━━━━━ Dataset extract ━━━━━
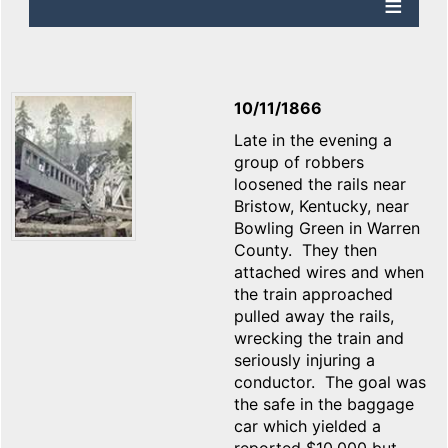
10/11/1866
Late in the evening a
group of robbers
loosened the rails near
Bristow, Kentucky, near
Bowling Green in Warren
County. They then
attached wires and when
the train approached
pulled away the rails,
wrecking the train and
seriously injuring a
conductor. The goal was
the safe in the baggage
car which yielded a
━━━━━
:: Goal of the exercise ::
Only lines with the word "train" are wanted; pull each of them from the records.

:: Your response ::
the train approached
wrecking the train and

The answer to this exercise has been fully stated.